Colombia

History
536 wordsBefore the arrival of Europeans, the territory of present-day Colombia was inhabited by a mosaic of indigenous peoples whose settlement reached back several millennia. Among the most prominent were the Muisca of the central Andean highlands, organised into a confederation of chiefdoms around the Bogotá and Tunja plateaus and renowned for their goldwork and salt trade, alongside the Tairona of the Sierra Nevada de Santa Marta, the Quimbaya of the middle Cauca valley, and the Zenú of the Caribbean lowlands. These societies practiced terraced agriculture, long-distance exchange, and sophisticated metallurgy, and their legacy is preserved in archaeological sites such as San Agustín and Tierradentro, whose monumental sculpture predates the classical Muisca period by many centuries.
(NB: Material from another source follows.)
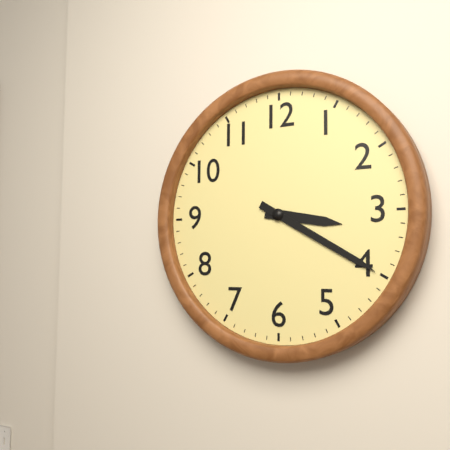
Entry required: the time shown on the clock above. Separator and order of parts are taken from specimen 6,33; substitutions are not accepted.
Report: 3,20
Spanish contact began in 1499 with coastal expeditions led by Alonso de Ojeda, and permanent settlement followed at Santa Marta in 1525 and Cartagena in 1533. In 1538 Gonzalo Jiménez de Quesada founded Santa Fe de Bogotá after subjugating the Muisca, and the territory was incorporated into the Spanish Empire as the New Kingdom of Granada, governed first as an audiencia under the Viceroyalty of Peru and, from 1717 (and definitively from 1739), as the Viceroyalty of New Granada. Colonial society was organised around encomienda labour, mining, and the Caribbean slave trade routed through Cartagena, with Catholic missions and a creole landed elite consolidating over nearly three centuries of Habsburg and Bourbon rule.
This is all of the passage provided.